Título: Aborto de anencéfalo, uma decisão da mulher
Autor: Abreu , Diego
Fonte: Correio Braziliense, 13/04/2012, Brasil, p. 8

O Supremo Tribunal Federal (STF) definiu ontem à noite, por oito votos a dois, que as grávidas diagnosticadas com fetos anencéfalos poderão interromper a gestação sem que isso seja considerado crime. A decisão, que passa a valer a partir de sua publicação no Diário da Justiça, pode abrir caminho para que, em um futuro próximo, o Poder Legislativo ou o próprio Supremo debatam o aborto de fetos com outras anomalias e até o aborto em geral. O temor é destacado por entidades religiosas e movimentos pró-vida. A atual legislação brasileira permite o aborto somente em casos de estupro e de risco de vida para a mulher.

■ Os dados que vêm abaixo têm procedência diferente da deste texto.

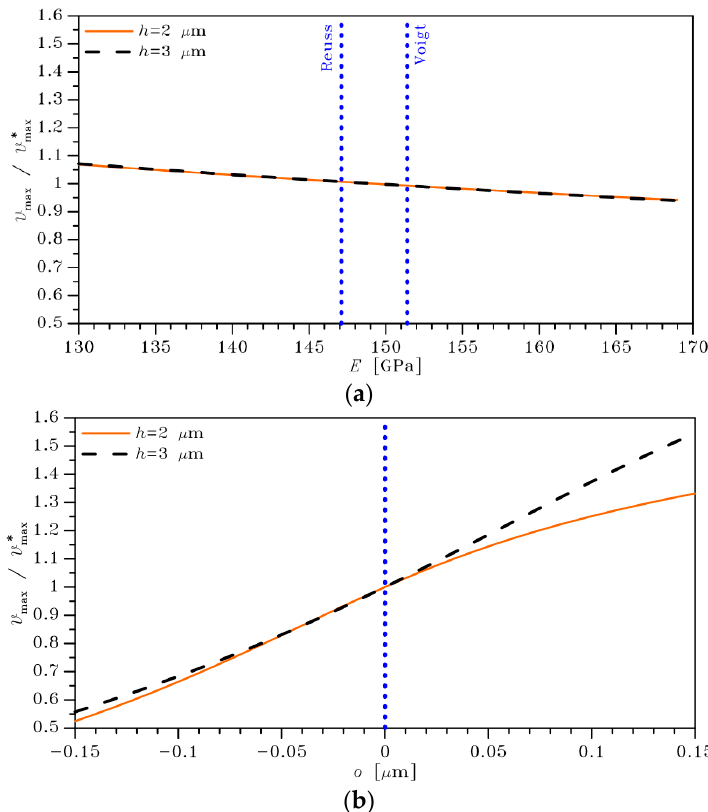
Figure 4. Sensitivity analysis: dependence of V max ( a ) on the polysilicon e ff ective Young’s modulus E , and ( b ) on the over-etch depth o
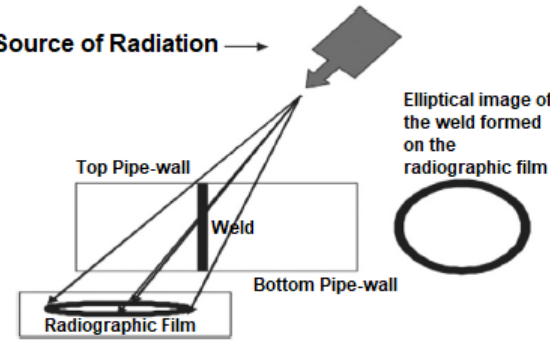
Figure 46. The operating principle of the DWDI technique. Reprinted from NDT & E International, Volume 86, Boaretto, N.; Centeno, T.M. Automated Detection of Welding Defects in Pipelines from Radiographic Images DWDI, Page 7–13, Year 2017 with permission from Elsevier [129].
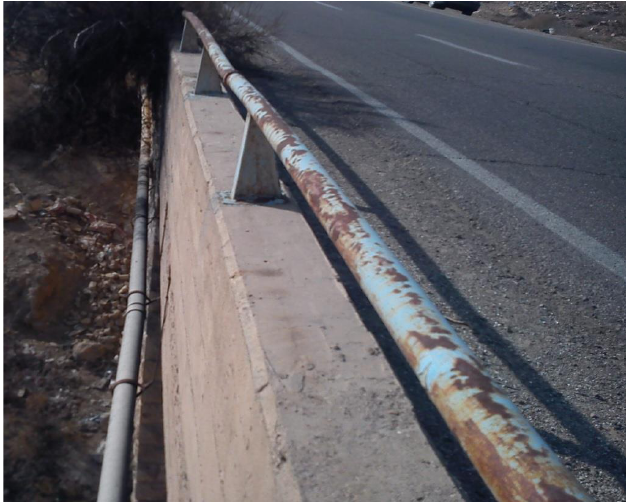
Figure 18. Safety and drainage issues in bridge No. 4.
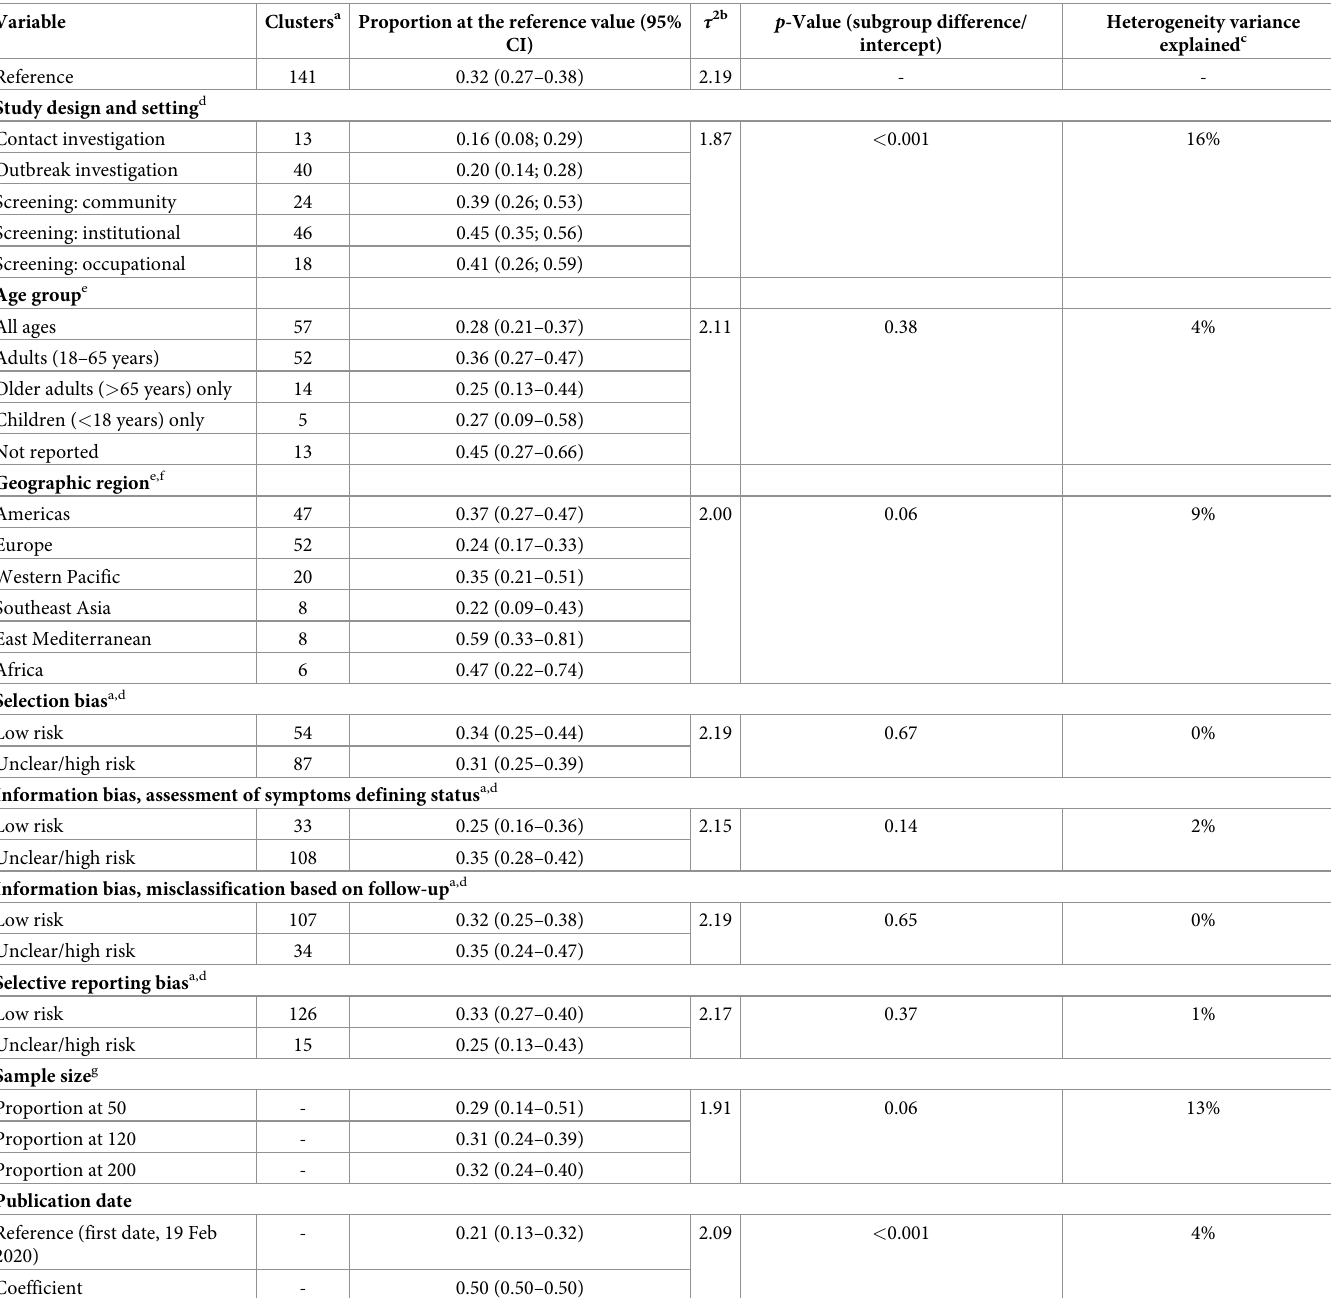
Table 2. Summary of findings of subgroup and meta-regression analyses of factors associated with the proportion of asymptomatic SARS-CoV-2 infections.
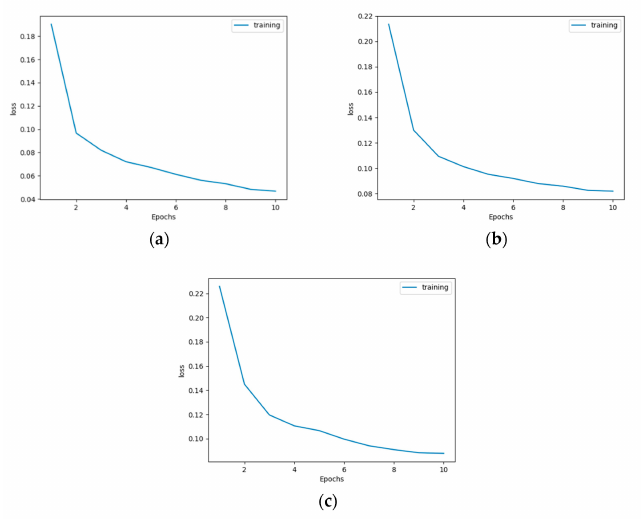
Figure 10. Training curve of ( a ) conventional U-Net, ( b ) improved U-Net #1, and ( c ) improved U-Net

Um dos ministros contrários à precipitação da gravidez de anencéfalos, Ricardo Lewandowski alertou que a decisão do Supremo abre portas para a interrupção de gestações de inúmeros embriões que sofrem ou venham a sofrer de doenças genéticas ou adquiridas que, de algum modo, levariam ao encurtamento da vida intra ou extrauterina. Em contrapartida, Luiz Fux, favorável ao parto antecipado de anencéfalos, sinalizou como poderia se comportar em um futuro debate. Ele disse que o aborto é uma questão de saúde pública, e não de direito penal. Já Celso de Mello admitiu a possibilidade de o Supremo analisar o tema. "Essa é uma questão que eventualmente pode ser submetida à discussão dessa Corte em outro momento."

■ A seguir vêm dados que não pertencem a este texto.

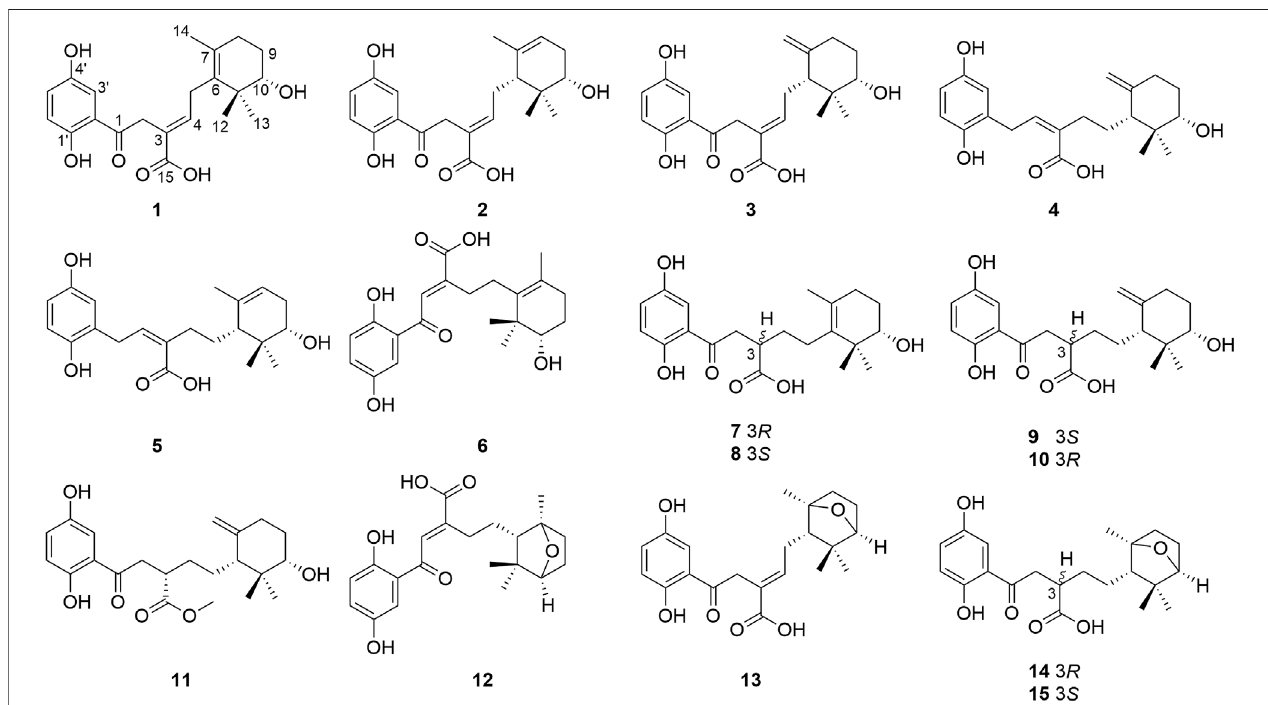
FIGURE 1 | Structures of 1 – 15 isolated from G.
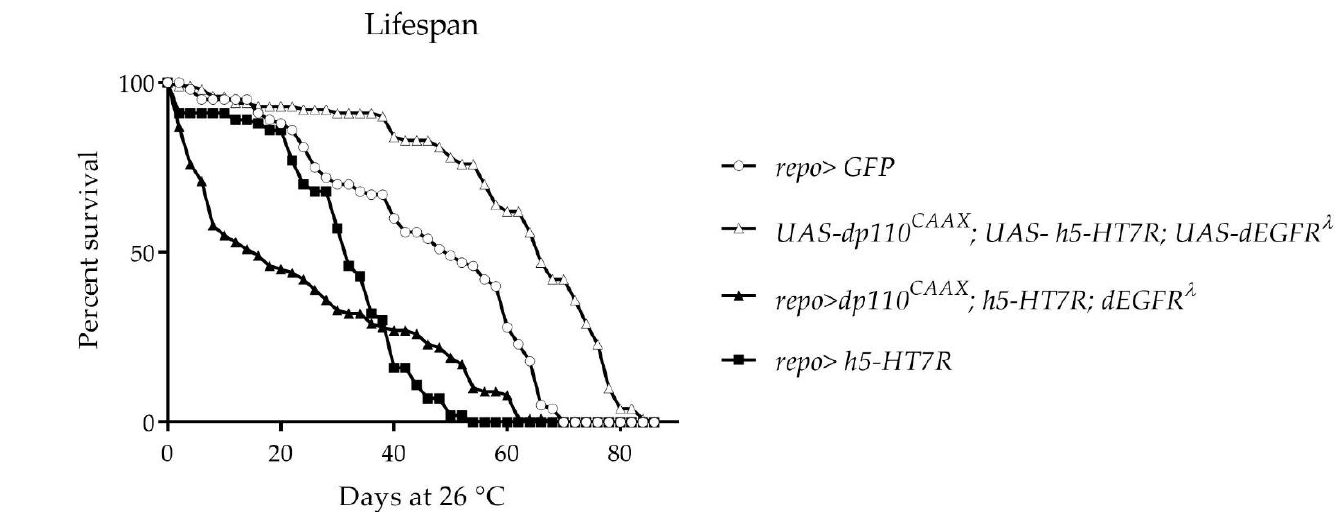
Figure 4. Lifespan of escaper flies. Results correspond to the percentage of living flies repo>dp110 CAAX ; h5-HT7R; dEGFR λ as a function of time at 26 °C. Lifespan of controls correspond- ing to the driver repo>GFP alone and UAS-h5-HT7R or UAS-110 CAAX , h5-HT7R; dEGFR λ alone is also shown .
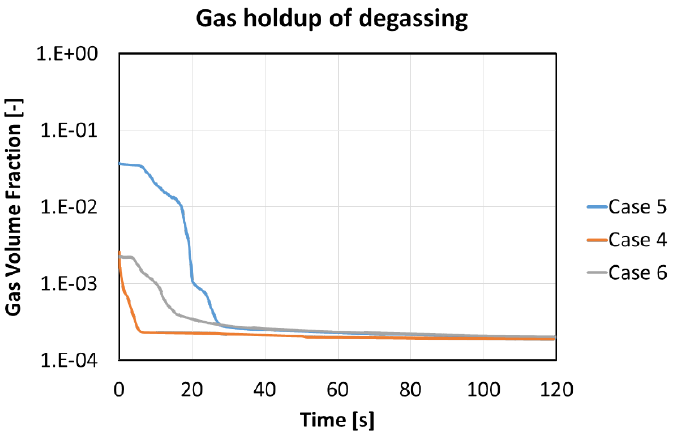
Figure 10. Gas holdups in logarithmic scale during 120 s degassing for different flow rates and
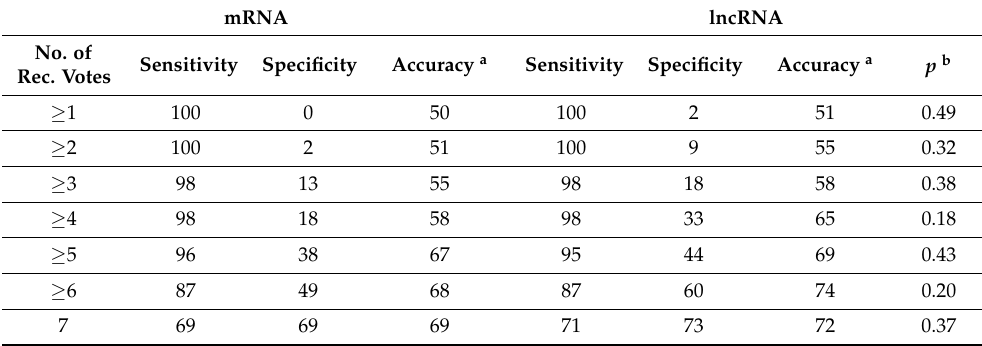
Table A2. Integrated voting results for ER positive BC patients following classification with ≥ 90% sensitivity threshold.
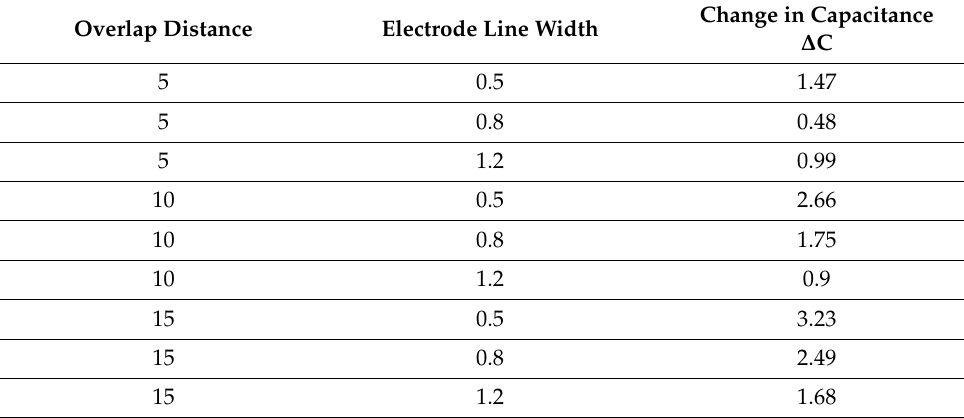
Table 1. Computation of Sensor performance measures.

Cármen Lúcia e Carlos Ayres Britto, porém, fizeram questão de frisar que o julgamento encerrado ontem não teve qualquer relação com a discussão do aborto. "Essa decisão em nada facilita a tese de que o aborto está liberado", destacou Britto. Relator do processo, Marco Aurélio Mello frisou que o entendimento é específico no sentido de que anencéfalos não têm expectativa de vida, ao contrário de fetos ou crianças com problemas como "pés tortos, sexo dúbio, síndrome de Down".

O julgamento foi iniciado na quarta-feira, quando cinco ministros se manifestaram a favor da antecipação terapêutica do parto e apenas um contra. A análise da ação proposta pela Confederação Nacional dos Trabalhadores na Saúde (CNTS) foi retomada ontem, com o voto de mais quatro magistrados. De acordo com o relator, cabe à mulher decidir se levará a gravidez até o fim quando diagnosticada com um feto com malformação cerebral.

Primeiro a votar ontem, Ayres Britto alertou que a Constituição não define quando se dá o início da vida. Para ele, é estranho criminalizar o aborto sem que haja essa definição. Britto alertou que os fetos com anencefalia não têm chance de sobreviver. "Feto anencéfalo é uma crisálida que jamais se transformará em borboleta e não alçará voos jamais", comparou.

Britto acrescentou que a interrupção de gravidez de anencéfalo não configura crime. "Se todo aborto é uma interrupção voluntária de gravidez, nem toda interrupção voluntária de gravidez é aborto", argumentou. "É preferível retirar essa plantinha do chão do útero do que vê-la precipitar da sepultura."

Favorável à antecipação terapêutica do parto de anencéfalos, Gilmar Mendes sugeriu a criação de uma norma do Ministério da Saúde que regulamente a questão de forma que dois diagnósticos médicos sejam obrigatórios. A sugestão não prosperou. Rebatendo o voto de Lewandowski, que, na quarta, alertou que cabe somente ao Congresso regular o tema, Mendes ponderou que o STF só agiu por haver uma "omissão legislativa".

Celso de Mello, que fez o voto mais longo de ontem, alertou que a vida só começa a partir dos primeiros sinais de atividade cerebral. O presidente do Supremo, Cezar Peluso, por sua vez, se manifestou contrário à antecipação do parto de anencéfalo. Ele e Lewandowski foram os únicos vencidos no julgamento.

"A vida não é um conceito artificial criado pelo ordenamento e, sobretudo, pela ciência jurídica para efeitos operacionais mediante técnicas ou de presunção ou de ficção", afirmou Peluso, para quem o julgamento de ontem foi o mais importante da história do Supremo, por tratar do alcance constitucional do conceito de vida. Em nota, a Secretaria de Políticas para as Mulheres da Presidência da República informou que o governo dará suporte integral à implementação da decisão do STF.